Thursday, October 13, 2005

Microsoft vs. Google: Count Zero coming true

In 1987 William Gibson released Count Zero, the sequel to his award-winning novel Neuromancer (hard to believe it's now over 20 years since that book first came out). One of the three stories in Count Zero - which eventually tightened together into the story's central plot - focused on Turner: a mercenary-type who specializes in helping scientists and executives defect from one company to another. See, in the near-future depicted in Gibson's "Sprawl trilogy" (which concluded in Mona Lisa Overdrive), cutting-edge technology is such a cutthroat business that corporate talent needs a small army to get extracted from the highly-fortified compound of a multinational conglomerate in order to make a career change. Needless to say, the company that the defector is fleeing from is not happy about losing a chunk of its braintrust to a competitor.

Count Zero comes to mind now that Microsoft has lost at least two executives - including one of their top computer scientists - to Google. An enraged Microsoft CEO Steven Ballmer reportedly threw a chair after one of the execs told him about an imminent departure for Google.
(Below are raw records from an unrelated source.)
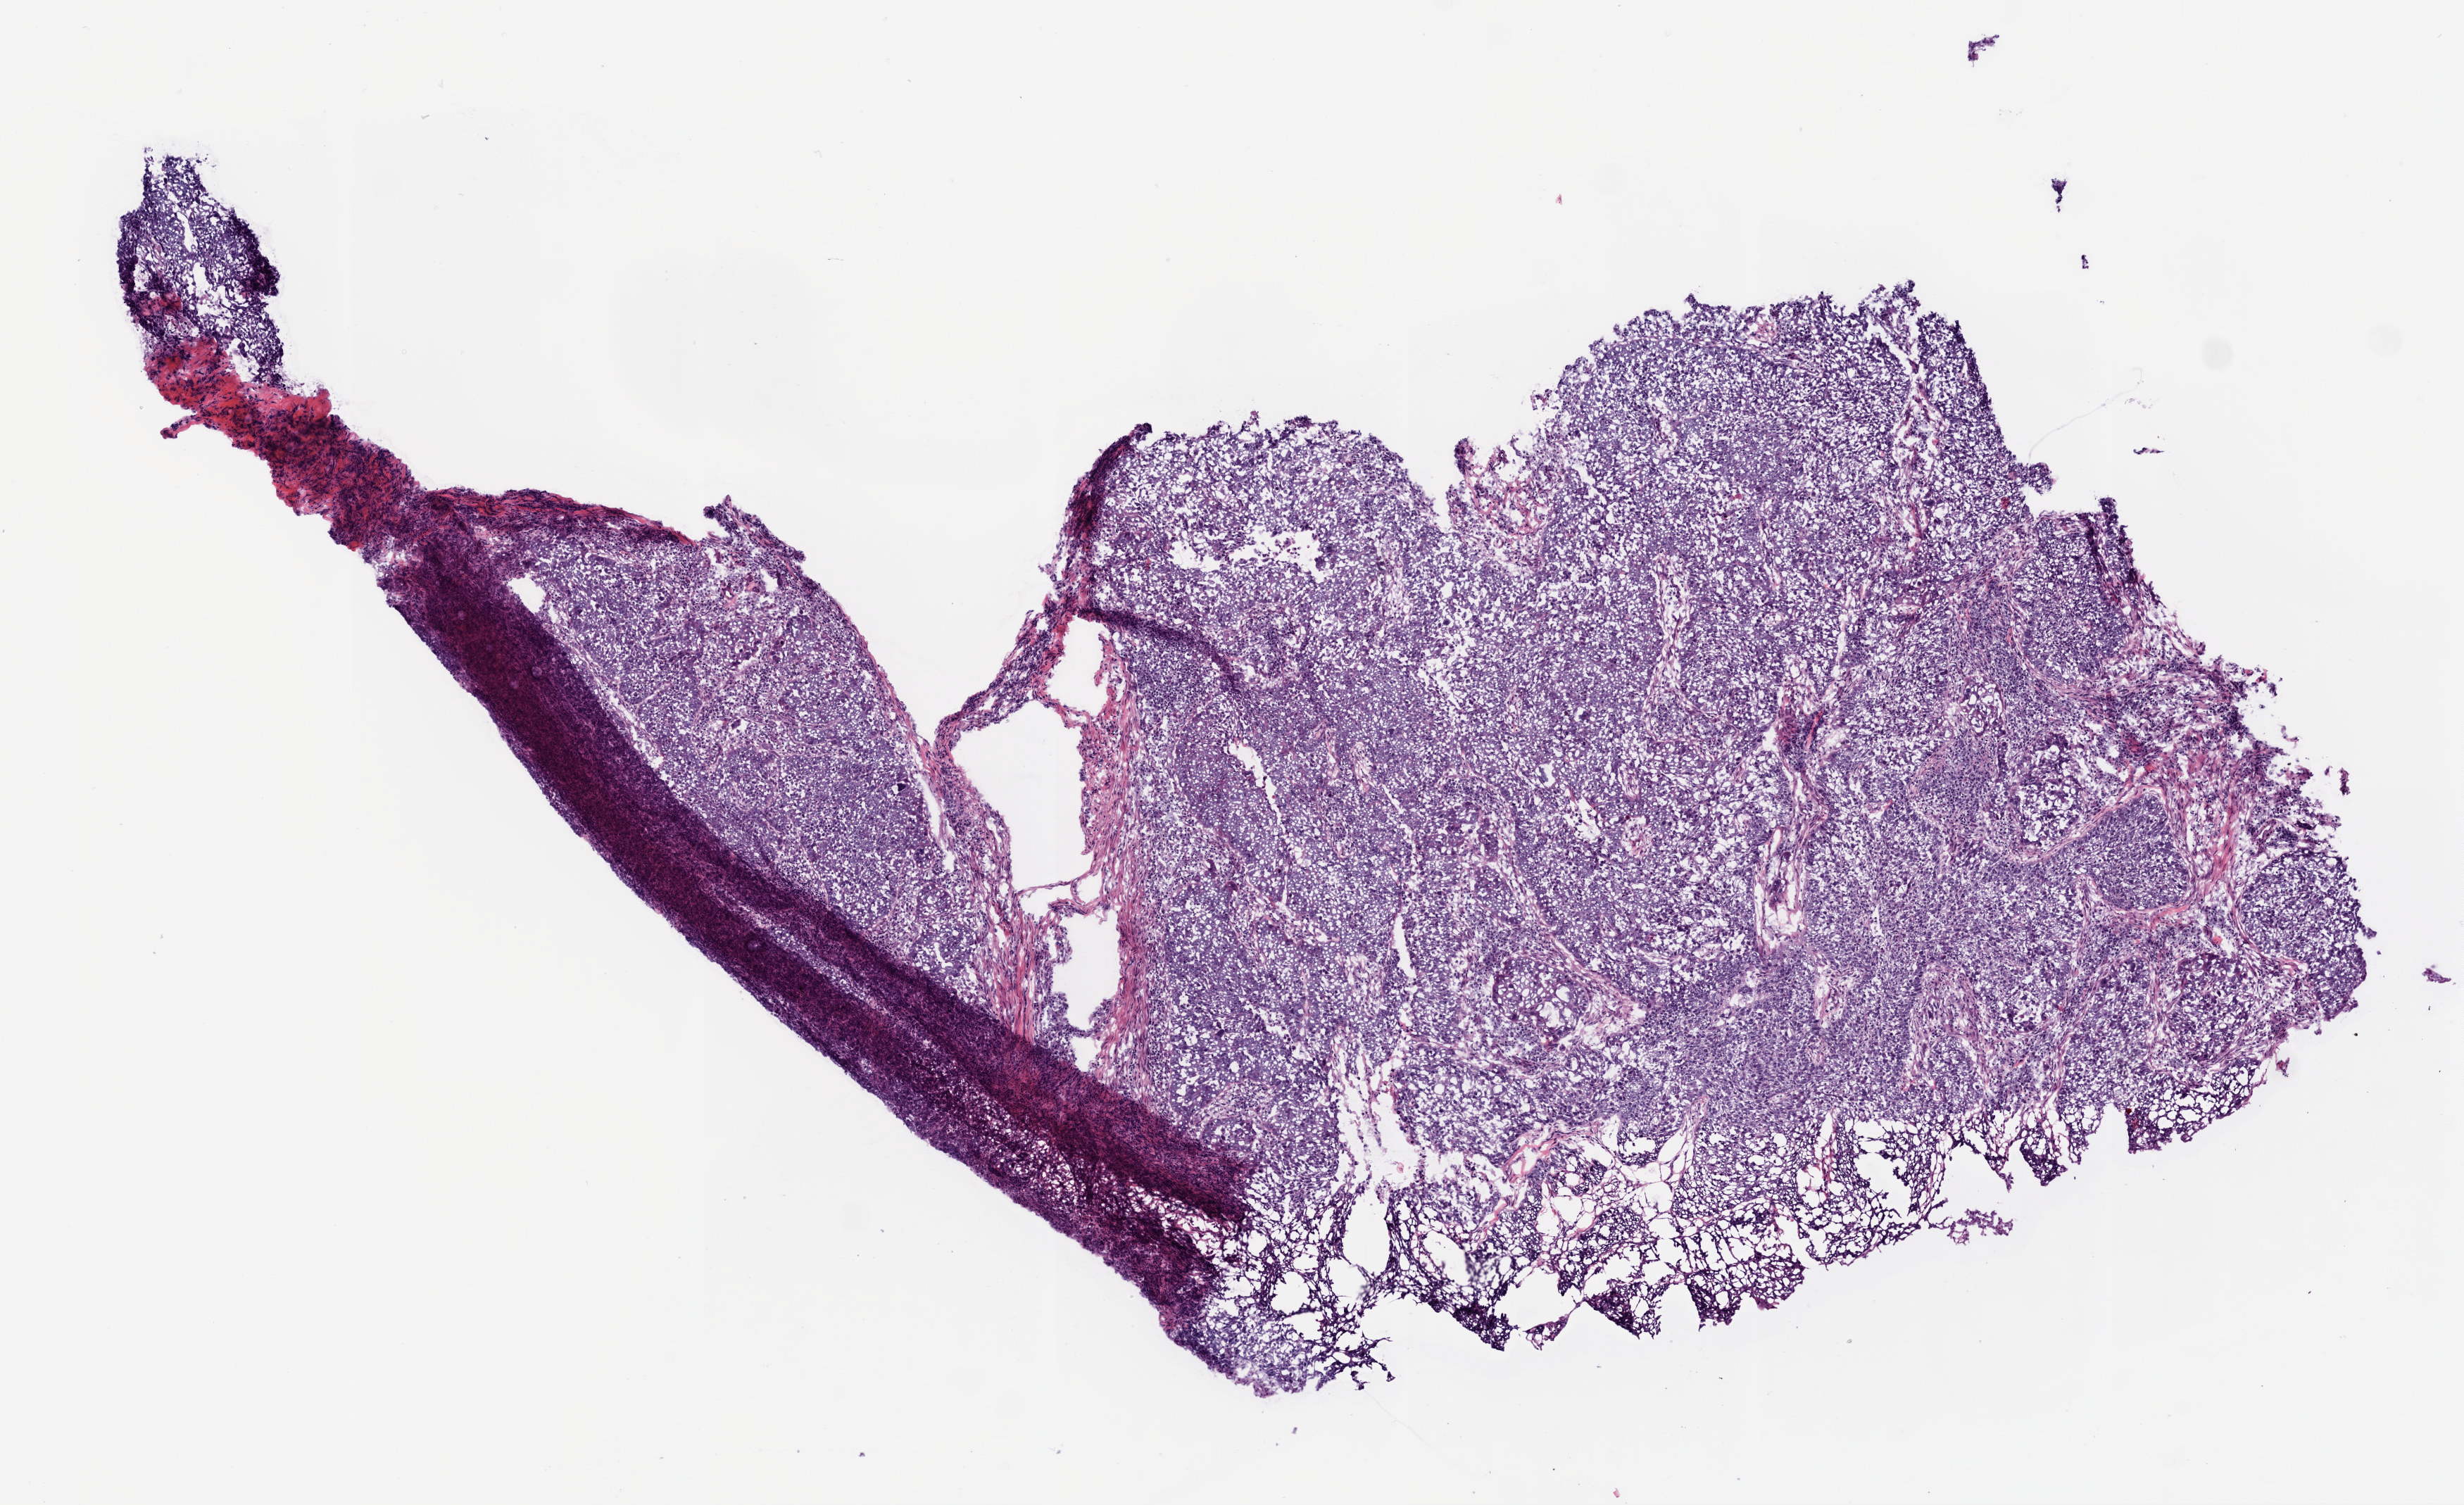
Digitized Hematoxylin and eosin (H&E) stained tissue section (whole slide), a low-resolution overview of the entire scanned area, about 7.0 x 4.3 mm; frozen section from the top of the tissue portion; primary tumour sample from the lung. Female patient; age at initial diagnosis 63 years.
Pathologic diagnosis: Squamous cell carcinoma, NOS.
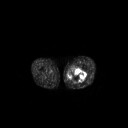
FDG PET of an extremity soft-tissue mass (from a PET/CT study), one axial slice. Position 241 of 267 along the scan axis. 3.27 mm slice thickness. 128 × 128 image matrix, field of view 700 × 700 mm. Patient: male, 44 years. From the clinical record (not read from this slice): histological type: undifferentiated pleomorphic liposarcoma; grade: high; site of the primary tumour: left thigh.
Outlined on this slice (expert contour drawn on MRI and transferred to this co-registered scan by the dataset authors):
- gross tumour volume including surrounding oedema: bounding box <67,68,86,83> (left, top, right, bottom; pixels)
- gross tumour volume (mass): <67,68,86,82>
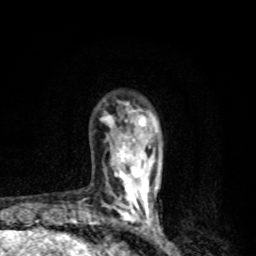
Breast MRI, one axial slice; position 23 of 80 along the scan axis; cropped to one breast; dynamic contrast-enhanced series, time point 2 of 8 at this slice position (early post-contrast); 1.5 T; TE 4.2 ms, TR 7 ms; 2 mm slice thickness; 256 × 256 image matrix. Female patient.
Structures marked on this image (semi-automatic segmentation, software-assisted and operator-edited):
- enhancing-tissue mask used for the functional tumour volume (all voxels passing the contrast-enhancement thresholds inside the analysis volume; usually the tumour): box from (x=96, y=102) to (x=158, y=228) px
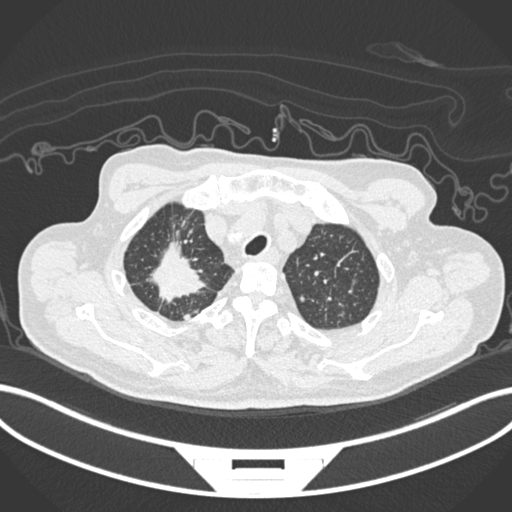
Chest CT, one axial slice. Slice 186 of 207 in the series (ordered by position). 120 kVp. Lung window (W 1500 / L -600 HU). 512 × 512 image matrix. Male patient, age 69 years. From the clinical record (not read from this slice): clinical TNM (as recorded): T1c N1 M1.
Structures marked on this image (rectangle marked by the reading radiologist):
- lung tumour (recorded histology: adenocarcinoma): bounding box <145,234,209,304> (left, top, right, bottom; pixels)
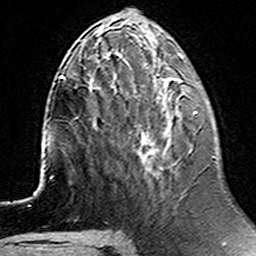
Breast MRI (dynamic contrast-enhanced), one axial slice; position 53 of 160 along the scan axis; cropped to one breast; dynamic contrast-enhanced series, time point 2 of 6 at this slice position (early post-contrast); 3 T; TE 4.6 ms, TR 7.4 ms; 1 mm slice thickness; 256 × 256 image matrix, field of view 144 × 144 mm. Female patient.
Structures marked on this image (semi-automatic segmentation, software-assisted and operator-edited):
- enhancing-tissue mask used for the functional tumour volume (all voxels passing the contrast-enhancement thresholds inside the analysis volume; usually the tumour): bounding box <95,111,198,169> (left, top, right, bottom; pixels)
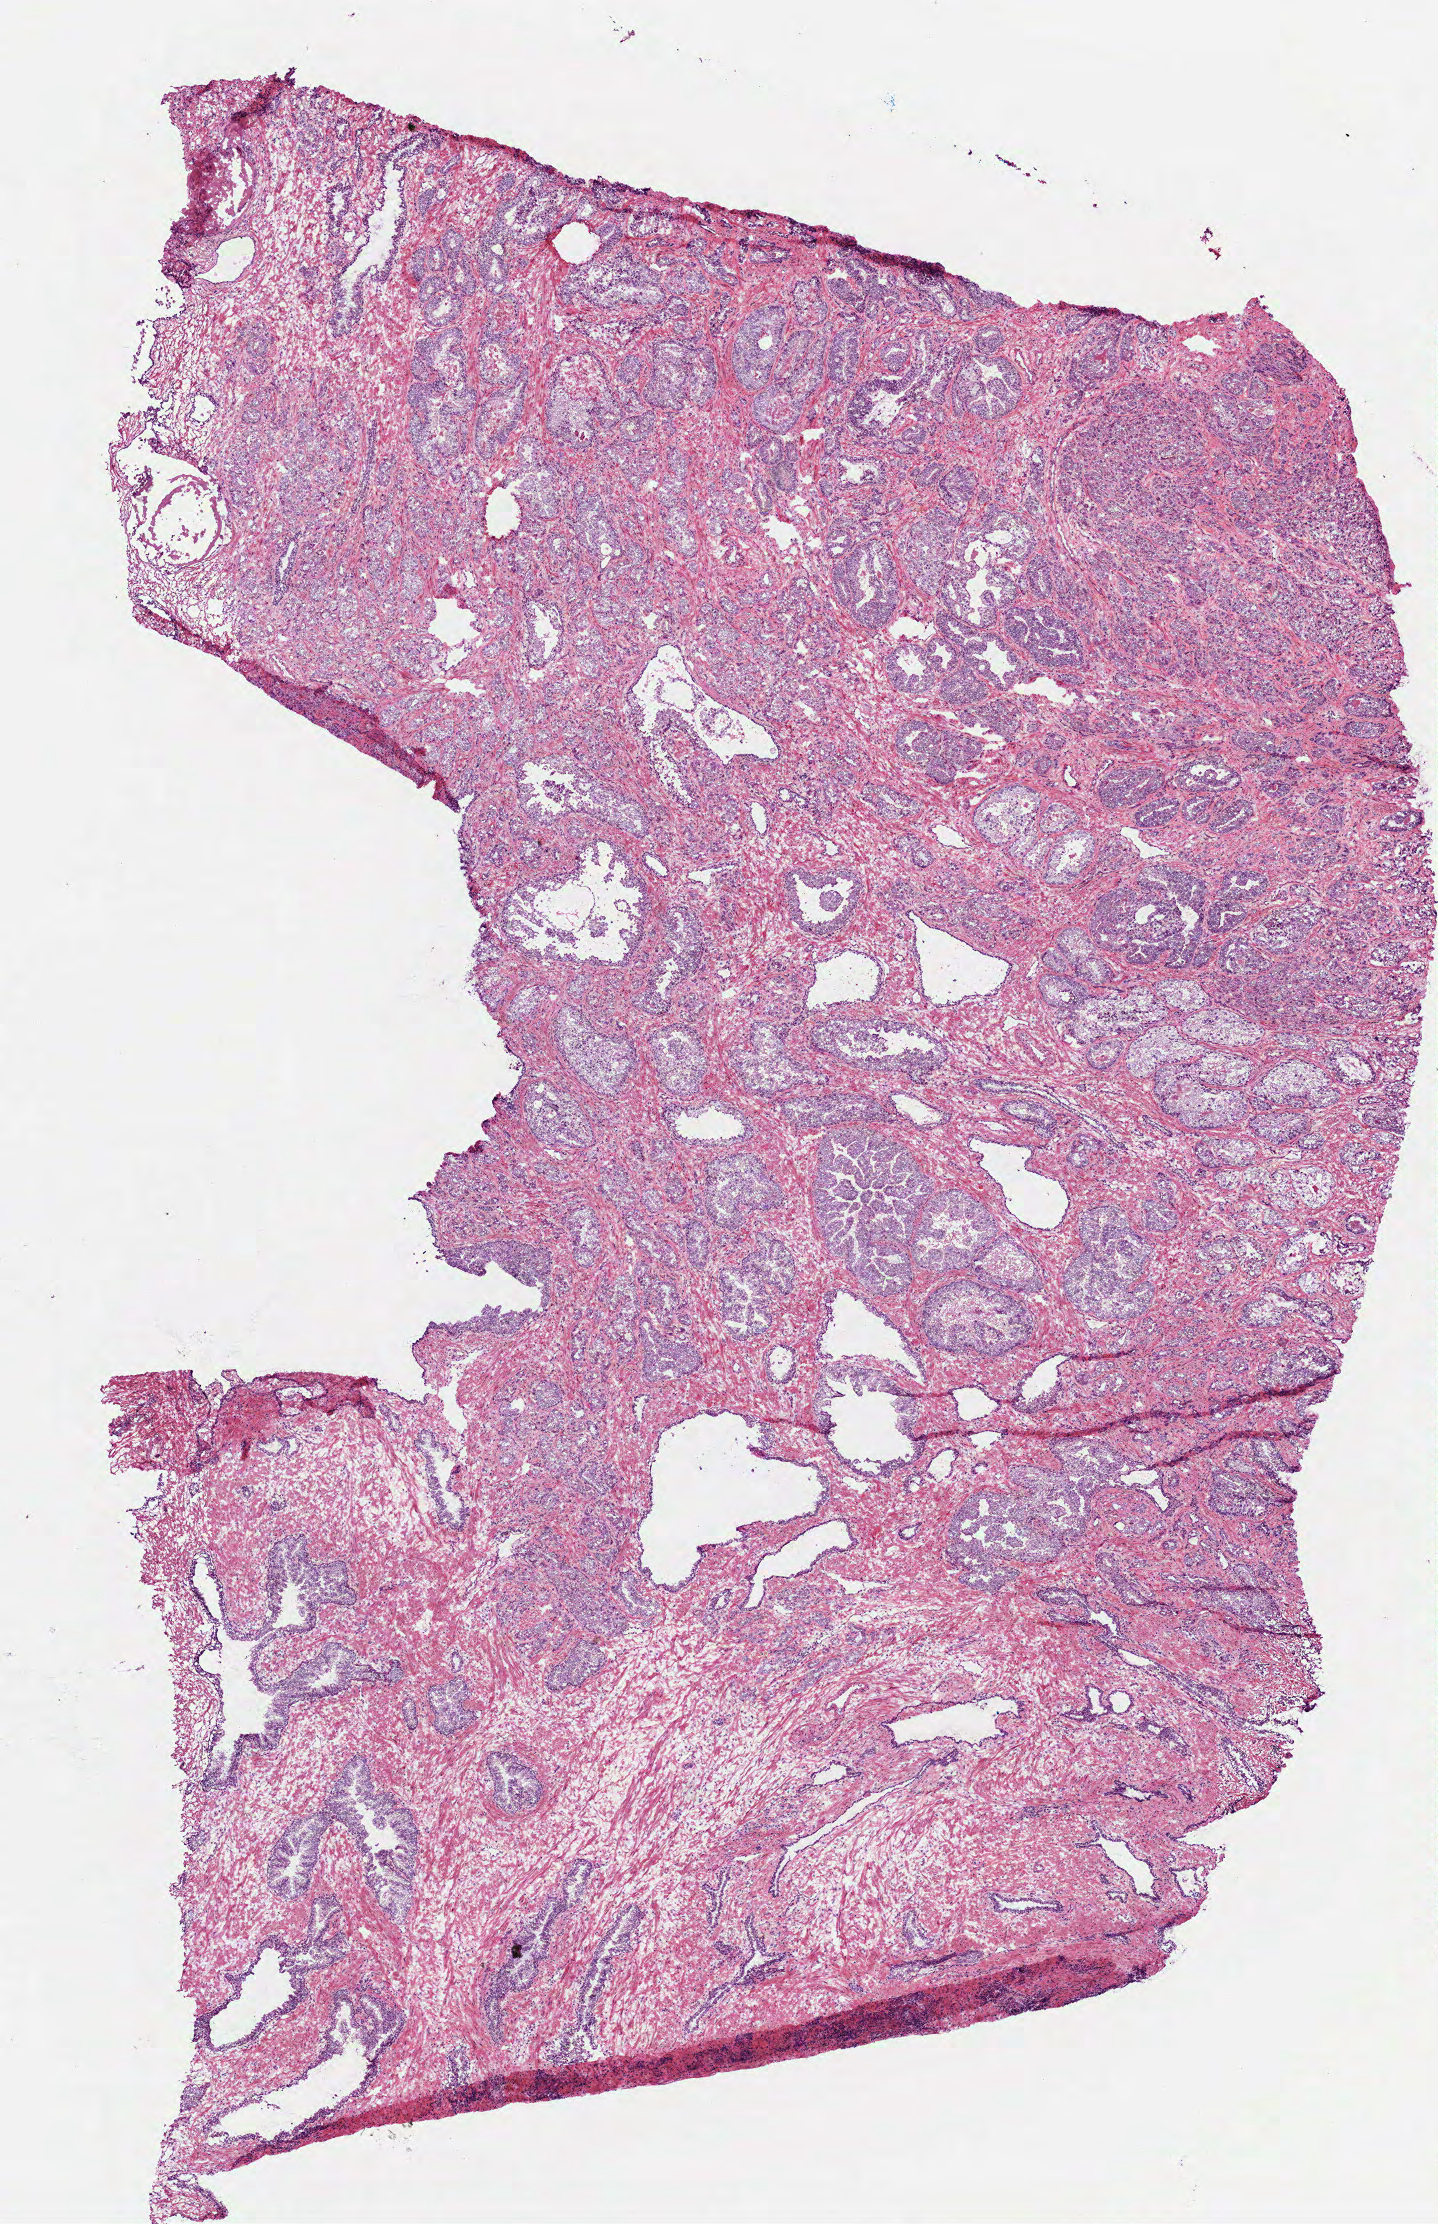
Digitized H&E-stained tissue section (whole slide), shown as a low-resolution overview of the whole scanned area (about 5.8 x 9.0 mm, from a 40x scan); frozen section from the bottom of the tissue portion; primary tumour sample from the prostate. Male, age 66 years at initial diagnosis. Gleason score: 9 (4+5).
Histologic diagnosis: Acinar cell carcinoma (prostate gland).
The big fear at Microsoft now is that Google is going to be hiring even more staff from the "House that Gates Built". Part of that is the worry that Google will be offering word processor and spreadsheet applications over the web, instead of having to pay Microsoft several hundreds of dollars for MS Word and Excel.

It's almost enough to chalk up one more mark for things that William Gibson foretold in his books. First it was the Internet (Gibson is the man who first came up with the term "cyberspace"), now it's (nearly) all-out war between rival corporations. Maybe someday soon we'll have "simstim" also.